Abstract
Nowadays Human Computer Interaction (HCI) can also be achieved with voice user interfaces (VUIs). To enable devices to communicate with humans by speech in the user's own language, low-cost language portability is often discussed and analysed. One of the most time-consuming parts for the language-adaptation process of VUI- capable applications is the target-language speech-data acquisition. Such data is further used in the development of VUIs subsystems, especially of speech-recognition and speech-production systems. The tempting idea to bypass a long-term process of data acquisition is considering the design and development of an automatic algorithms, which can extract the similar target-language acoustic from different language speech databases. This paper focus on the cross-lingual phoneme mapping between an under-resourced and a well-resourced language. It proposes a novel automatic phoneme-mapping technique that is adopted from the speaker-verification field. Such a phoneme mapping is further used in the development of the HMM-based speech-synthesis system for the under-resourced language. The synthesised utterances are evaluated with a subjective evaluation and compared by the expert knowledge cross-language method against to the baseline speech synthesis based just from the under-resourced data. The results reveals, that combining data from well-resourced and under-resourced language with the use of the proposed phoneme-mapping technique, can improve the quality of under-resourced language speech synthesis.
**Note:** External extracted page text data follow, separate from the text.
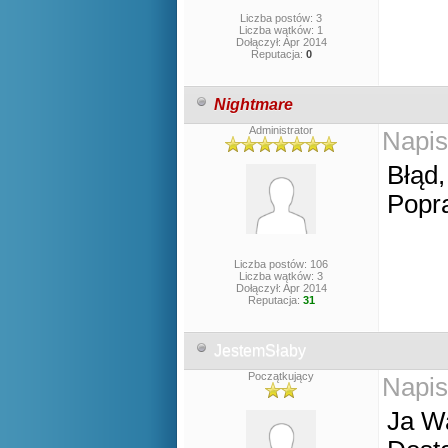
Liczba postów: 3
Liczba wątków: 1
Dołączył: Apr 2014
Reputacja:
0
Nightmare
Administrator
Napis
Błąd,
Popr
Liczba postów: 106
Liczba wątków: 3
Dołączył: Apr 2014
Reputacja:
31
JestemSłaby
Początkujący
Napis
Ja Wa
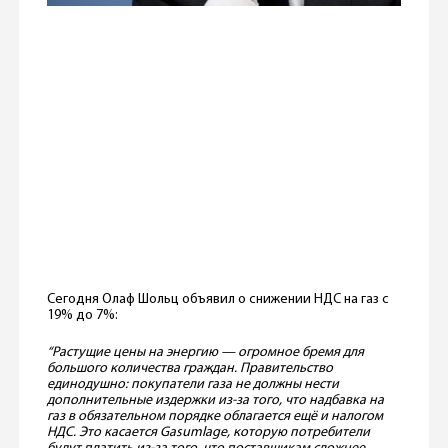
Сегодня Олаф Шольц объявил о снижении НДС на газ с
19% до 7%:
“Растущие цены на энергию — огромное бремя для
большого количества граждан. Правительство
единодушно: покупатели газа не должны нести
дополнительные издержки из-за того, что надбавка на
газ в обязательном порядке облагается ещё и налогом
НДС. Это касается Gasumlage, которую потребители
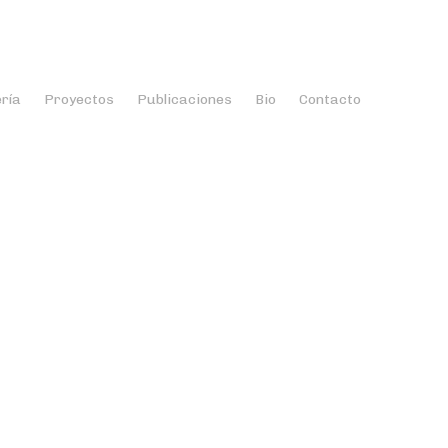
ería
Proyectos
Publicaciones
Bio
Contacto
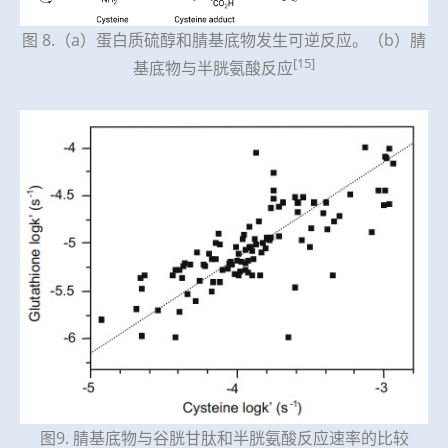
图 8.（a）蛋白质硫醇和腈基底物发生可逆反应。（b）腈
[15]
基底物与半胱氨酸反应
图9. 腈基底物与谷胱甘肽和半胱氨酸反应速率的比较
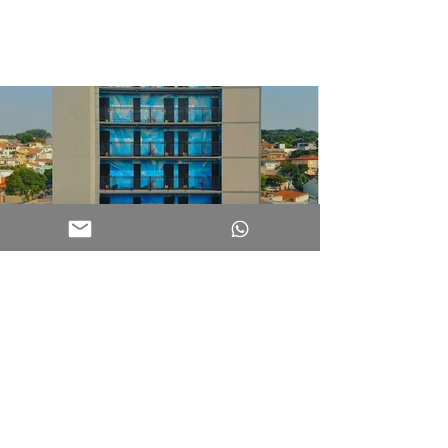
+55 11 994610030
cadu@logisempreendimentos.com.br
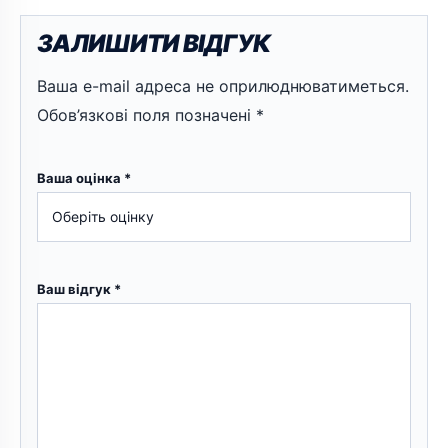
ЗАЛИШИТИ ВІДГУК
Ваша e-mail адреса не оприлюднюватиметься.
Обов’язкові поля позначені
*
Ваша оцінка
*
Ваш відгук
*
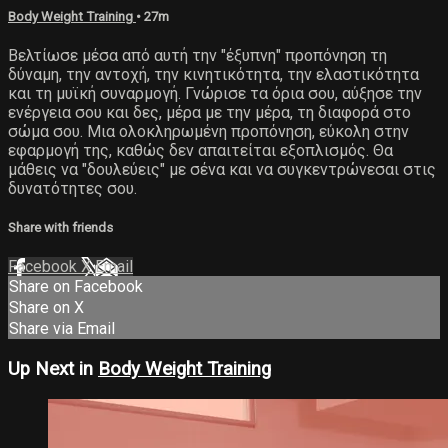
Body Weight Training
• 27m
Βελτίωσε μέσα από αυτή την "έξυπνη" προπόνηση τη
δύναμη, την αντοχή, την κινητικότητα, την ελαστικότητα
και τη μυϊκή συναρμογή. Γνώρισε τα όρια σου, αύξησε την
ενέργεια σου και δες, μέρα με την μέρα, τη διαφορά στο
σώμα σου. Μια ολοκληρωμένη προπόνηση, εύκολη στην
εφαρμογή της, καθώς δεν απαιτείται εξοπλισμός. Θα
μάθεις να "δουλεύεις" με σένα και να συγκεντρώνεσαι στις
δυνατότητες σου.
Share with friends
Facebook
X
Email
Share on Facebook
Share on X
Share via Email
Up Next in
Body Weight Training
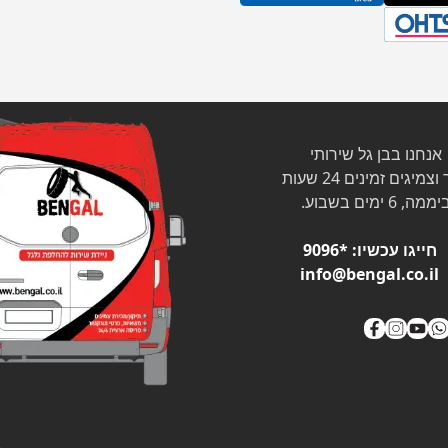
אנחנו בבן גל שירותי
צמיגים זמינים 24 שעות
ממה, 6 ימים בשבוע.
חייגו עכשיו:
*9096
info@bengal.co.il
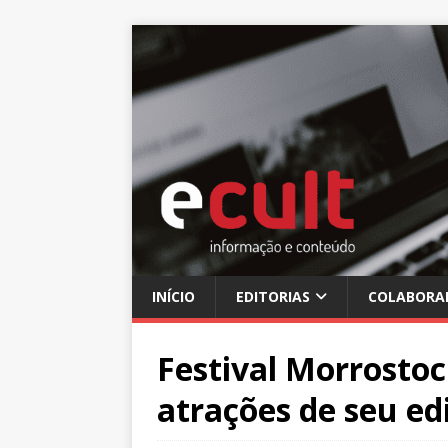
INÍCIO
EDITORIAS
COLABORA
Festival Morrosto
atrações de seu ed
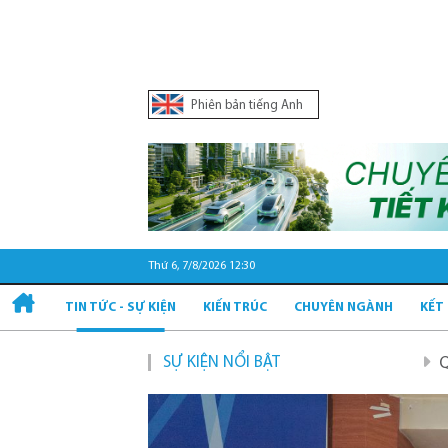
Phiên bản tiếng Anh
Thứ 6, 7/8/2026 12:30
TIN TỨC - SỰ KIỆN
KIẾN TRÚC
CHUYÊN NGÀNH
KẾT
SỰ KIỆN NỔI BẬT
Quy hoạch và phát triể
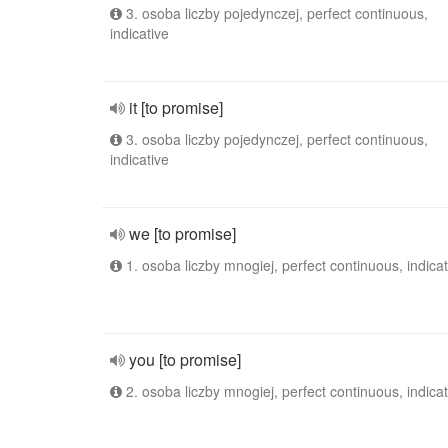
3. osoba liczby pojedynczej, perfect continuous,
indicative
it [to promise]
3. osoba liczby pojedynczej, perfect continuous,
indicative
we [to promise]
1. osoba liczby mnogiej, perfect continuous, indicat
you [to promise]
2. osoba liczby mnogiej, perfect continuous, indicat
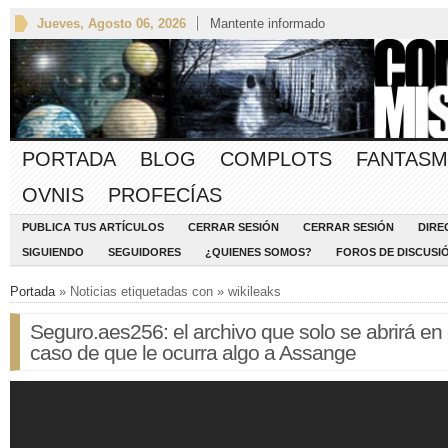
Jueves, Agosto 06, 2026
Mantente informado
PORTADA
BLOG
COMPLOTS
FANTASM
OVNIS
PROFECÍAS
PUBLICA TUS ARTÍCULOS
CERRAR SESIÓN
CERRAR SESIÓN
DIRE
SIGUIENDO
SEGUIDORES
¿QUIENES SOMOS?
FOROS DE DISCUSI
Portada
» Noticias etiquetadas con » wikileaks
Seguro.aes256: el archivo que solo se abrirá en 
caso de que le ocurra algo a Assange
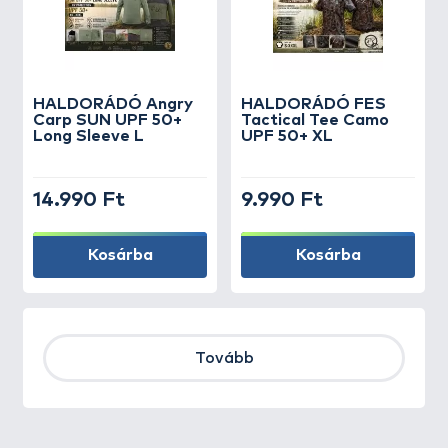
HALDORÁDÓ Angry
HALDORÁDÓ FES
Carp SUN UPF 50+
Tactical Tee Camo
Long Sleeve L
UPF 50+ XL
14.990 Ft
9.990 Ft
Kosárba
Kosárba
Tovább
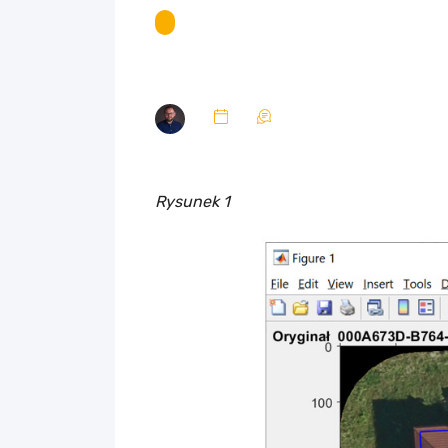
Rysunek 1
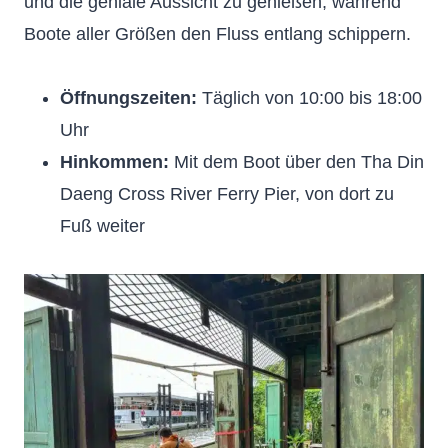
und die geniale Aussicht zu genießen, während
Boote aller Größen den Fluss entlang schippern.
Öffnungszeiten:
Täglich von 10:00 bis 18:00
Uhr
Hinkommen:
Mit dem Boot über den Tha Din
Daeng Cross River Ferry Pier, von dort zu
Fuß weiter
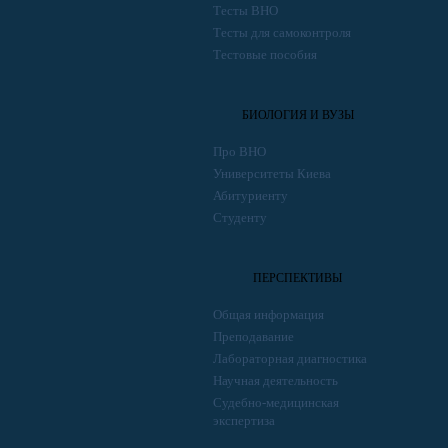
Тесты ВНО
Тесты для самоконтроля
Тестовые пособия
БИОЛОГИЯ И ВУЗЫ
Про ВНО
Университеты Киева
Абитуриенту
Студенту
ПЕРСПЕКТИВЫ
Общая информация
Преподавание
Лабораторная диагностика
Научная деятельность
Судебно-медицинская
экспертиза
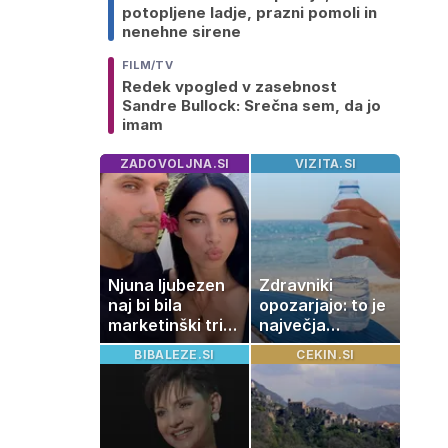
potopljene ladje, prazni pomoli in
nenehne sirene
FILM/TV
Redek vpogled v zasebnost
Sandre Bullock: Srečna sem, da jo
imam
ZADOVOLJNA.SI
VIZITA.SI
Njuna ljubezen
Zdravniki
naj bi bila
opozarjajo: to je
marketinški trik,
največja
tako se odzivata
napaka, ki jo
BIBALEZE.SI
CEKIN.SI
na govorice
ljudje delajo med
vročino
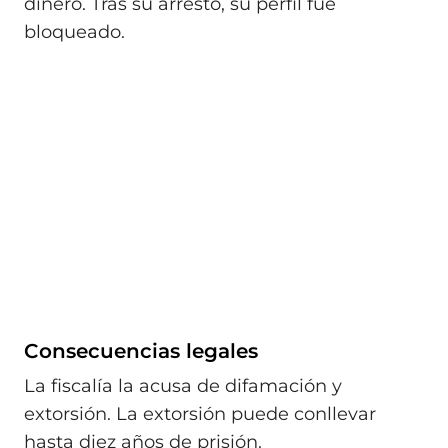
dinero. Tras su arresto, su perfil fue
bloqueado.
Consecuencias legales
La fiscalía la acusa de difamación y
extorsión. La extorsión puede conllevar
hasta diez años de prisión.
U današnje vrijeme interakcija čovjeka i računala (HCI) može se ostvariti i putem govornih sučelja (VUIs). Da bi se omogućila komunikacija uređaja i korisnika putem govora na vlastitom korisnikovom jeziku, cesto se raspravlja i analizira o jeftinom rješenju prijevoda govora na razlicite jezike. Jedan od vremenski najzahtjevnijih dijelova procesa prilagodbe jezika za aplikacije koje podržavaju VUI je prikupljanje govornih podataka za ciljani jezik. Ovakvi podaci dalje se koriste za razvoj VUI podsustava, posebice za prepoznavanje i produkciju govora. Primamljiva ideja za izbjegavanje dugotrajnog postupka prikupljanja podataka jeste razmatranje sinteze i razvoja automatskih algoritama koji su sposobni izvesti slična akusticna svojstva za ciljani jezik iz postojecih baza razlicitih jezika. Ovaj rad fokusiran je na povezivanje medujezicnih fonema između oskudnih i bogatih jezičnih baza. Predložena je nova tehnika automatskog povezivanja fonema, usvojena i prilagođena iz područja govorne autentikacije. Ovakvo povezivanje fonema kasnije se koristi za razvoj sustava za sintezu govora zasnovanom na HMM-u za manje poznate jezike. Načinjene govorne izjave ocijenjene su subjektivnim pristupom kroz usporedbu međujezicnih metoda visoke razine poznavanja jezika u odnosu na sintezu govora načinjenu iz oskudne jezične baze. Rezultati otkrivaju da kombinacija oskudne i bogate baze jezika uz primjenu predložene tehnike povezivanja fonema može unaprijediti kvalitetu sinteze govora iz oskudne jezične baze.
Additional information
Notes on contributors
Tadej Justin
Tadej Justin Tadej Justin was born in 1983 in Ljubljana, Slovenia. In 2009 he obtained his B.Sc degree in electrical engineering from the University of Ljubljana, Faculty of Electrical Engineering. He currently works as Researcher at University of Ljubljana, Faculty of Electrical Engineering. His research interests include statistical modeling, emotional speech synthesis, emotional speech recognition and cross-language related speech technologies with a special focus on the Slovenian language.
France Mihelič
France Mihelič France Mihelič studied at the Faculty of Natural Sciences, Faculty of Economics and Faculty of Electrical Engineering all at the University of Ljubljana. There he received the B.Sc. degree in Technical Mathematics, the M.Sc. degree in Operational Research and the Ph.D. degree in Electrotechnical Sciences in 1976, 1979 and 1991, respectively. Since 1978 he has been a staff member at the Faculty of Electrical and Computer Engineering in Ljubljana, where he is Full Professor, and the Head of the Laboratory for Artificial Perception, Systems and Cybernetics. His research interests include Pattern Recognition, Speech Recognition and Understanding, Speech Synthesis and Signal Processing.
Janez Žibert
Janez Žibert Janez Žibert received his B.Sc. degree in mathematics in 1998 and the M.Sc. and Ph.D. degrees in electrical engineering from the University of Ljubljana in 2001 and 2006, respectively. He is currently working as an Associate Professor at the Faculty of Health Sciences at University of Ljubljana and as a Research Fellow at the ‘Andrej Marušič’ Institute at University of Primorska. His research interests include statistical modeling, pattern recognition, machine learning in general with focus on audio-signal and image data processing.